While I am not sure what Nintendo’s approach is to game development talent, it is clear through their actions with Kimishima’s pick that they are seriously tackling the leadership generational gaps.
Kimishima was not Iwata’s choice.
“But Malstrom, why didn’t they pick Miyamoto or Takeda or someone else?” I recall reading that Miyamoto did want to become president prior to Iwata being chosen. But Iwata said, “Your biggest contribution to Nintendo is your creativity.” I don’t know what their board meetings are about. They certainly don’t let me listen in on them. They probably felt Kimishima could contribute better as president than other options at the board. Or, rather, Kimishima is useless as a creative person and useless as a technology person. So they chose the most talent-less guy as president! Now, that may be harsh, but not altogether inaccurate. Being president is doing a bunch of crap you don’t want to do. Kimishima may be better suited to do that crap and face whiny shareholders.
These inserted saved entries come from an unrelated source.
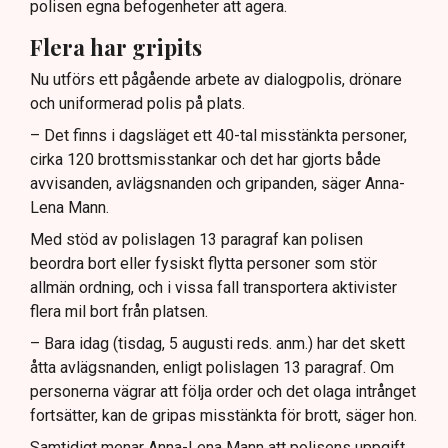
polisen egna befogenheter att agera.
Flera har gripits
Nu utförs ett pågående arbete av dialogpolis, drönare
och uniformerad polis på plats.
– Det finns i dagsläget ett 40-tal misstänkta personer,
cirka 120 brottsmisstankar och det har gjorts både
avvisanden, avlägsnanden och gripanden, säger Anna-
Lena Mann.
Med stöd av polislagen 13 paragraf kan polisen
beordra bort eller fysiskt flytta personer som stör
allmän ordning, och i vissa fall transportera aktivister
flera mil bort från platsen.
– Bara idag (tisdag, 5 augusti reds. anm.) har det skett
åtta avlägsnanden, enligt polislagen 13 paragraf. Om
personerna vägrar att följa order och det olaga intrånget
fortsätter, kan de gripas misstänkta för brott, säger hon.
Samtidigt menar Anna-Lena Mann att polisens uppgift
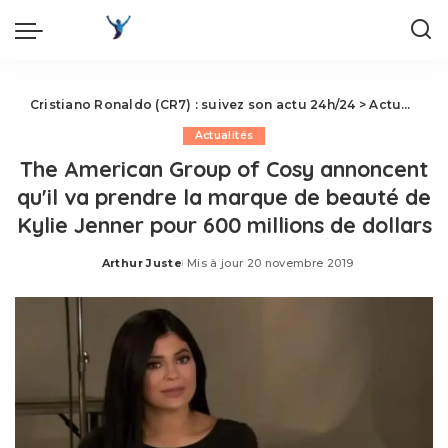
Cristiano Ronaldo (CR7) : suivez son actu 24h/24
>
Actualités
Actualités
The American Group of Cosy annoncent
qu'il va prendre la marque de beauté de
Kylie Jenner pour 600 millions de dollars
Arthur Juste
Mis à jour 20 novembre 2019
Posted
by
The NEW! Nintendo President doesn’t tell us anything about Nintendo’s Generation 9 direction aside that it is not changing. What will tell us about Generation 9 will be seeing what the NX is all about.
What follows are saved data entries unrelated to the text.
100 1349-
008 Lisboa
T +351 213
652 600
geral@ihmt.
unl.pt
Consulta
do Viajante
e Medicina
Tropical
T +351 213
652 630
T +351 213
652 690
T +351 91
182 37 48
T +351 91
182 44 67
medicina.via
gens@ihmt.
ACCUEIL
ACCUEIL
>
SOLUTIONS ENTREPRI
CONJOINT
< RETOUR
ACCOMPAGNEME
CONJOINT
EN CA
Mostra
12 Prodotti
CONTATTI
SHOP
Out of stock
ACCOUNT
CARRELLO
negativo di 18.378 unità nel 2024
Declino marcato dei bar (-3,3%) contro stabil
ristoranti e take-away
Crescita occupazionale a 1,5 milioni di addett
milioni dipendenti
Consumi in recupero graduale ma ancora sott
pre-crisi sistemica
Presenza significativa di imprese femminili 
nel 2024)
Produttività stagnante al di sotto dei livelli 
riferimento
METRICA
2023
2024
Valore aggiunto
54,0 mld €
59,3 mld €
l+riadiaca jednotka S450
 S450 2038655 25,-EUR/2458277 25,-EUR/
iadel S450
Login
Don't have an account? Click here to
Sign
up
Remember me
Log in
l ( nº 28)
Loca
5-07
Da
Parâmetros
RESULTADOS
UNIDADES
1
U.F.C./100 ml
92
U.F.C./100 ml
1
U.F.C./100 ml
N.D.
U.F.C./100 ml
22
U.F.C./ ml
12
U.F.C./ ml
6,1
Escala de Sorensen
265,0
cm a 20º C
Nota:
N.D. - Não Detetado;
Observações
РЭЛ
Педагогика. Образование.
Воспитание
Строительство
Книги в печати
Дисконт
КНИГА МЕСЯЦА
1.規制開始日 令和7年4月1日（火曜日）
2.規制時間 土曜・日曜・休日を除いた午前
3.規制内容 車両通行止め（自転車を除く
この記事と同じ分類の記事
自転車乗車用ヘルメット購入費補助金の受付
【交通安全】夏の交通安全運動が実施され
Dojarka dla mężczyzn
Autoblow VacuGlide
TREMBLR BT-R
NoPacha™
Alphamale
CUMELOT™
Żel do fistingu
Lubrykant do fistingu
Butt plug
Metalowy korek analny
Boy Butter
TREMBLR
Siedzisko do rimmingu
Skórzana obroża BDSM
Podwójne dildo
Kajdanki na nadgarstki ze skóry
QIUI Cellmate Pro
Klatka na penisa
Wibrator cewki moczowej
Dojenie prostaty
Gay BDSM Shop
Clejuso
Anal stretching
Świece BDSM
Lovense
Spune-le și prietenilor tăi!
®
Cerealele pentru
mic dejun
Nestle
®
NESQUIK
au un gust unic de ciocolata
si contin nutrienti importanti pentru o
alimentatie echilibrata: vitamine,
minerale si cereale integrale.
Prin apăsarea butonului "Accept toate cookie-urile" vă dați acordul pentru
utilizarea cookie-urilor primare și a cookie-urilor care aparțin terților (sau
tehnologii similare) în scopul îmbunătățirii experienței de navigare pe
“What is NX, Malstrom? OMG!”
Oh yes, I’ve been playing the NX on my desk here all day… WTF is wrong with you, reader? Nintendo is not going to give me a NX. I haven’t a clue where they are headed. I don’t even know if they are going to be stubborn and keep going the Wii U route.
“But they changed after the Gamecube failure…” But they didn’t change after the 3d Mario failure, did they? They didn’t change after the failure of the Pikmin franchise, did they?
I will tell you one indication. Prior to the Wii release, Iwata and others talked about expanding the number of gamers. They no longer do this. Instead, they talk about ‘getting Nintendo profits again’. Well, wouldn’t making more Nintendo gamers create more Nintendo profits like during the DS and Wii (or NES and Gameboy)? I am scared that Nintendo will multiply the Amiibo route and target the idiotic hardcore gamer with endless DLC, stickers, collector’s editions, and all that rot for ‘high profits’.
You know what we call companies that target the highest profit user? The soon-to-be disrupted.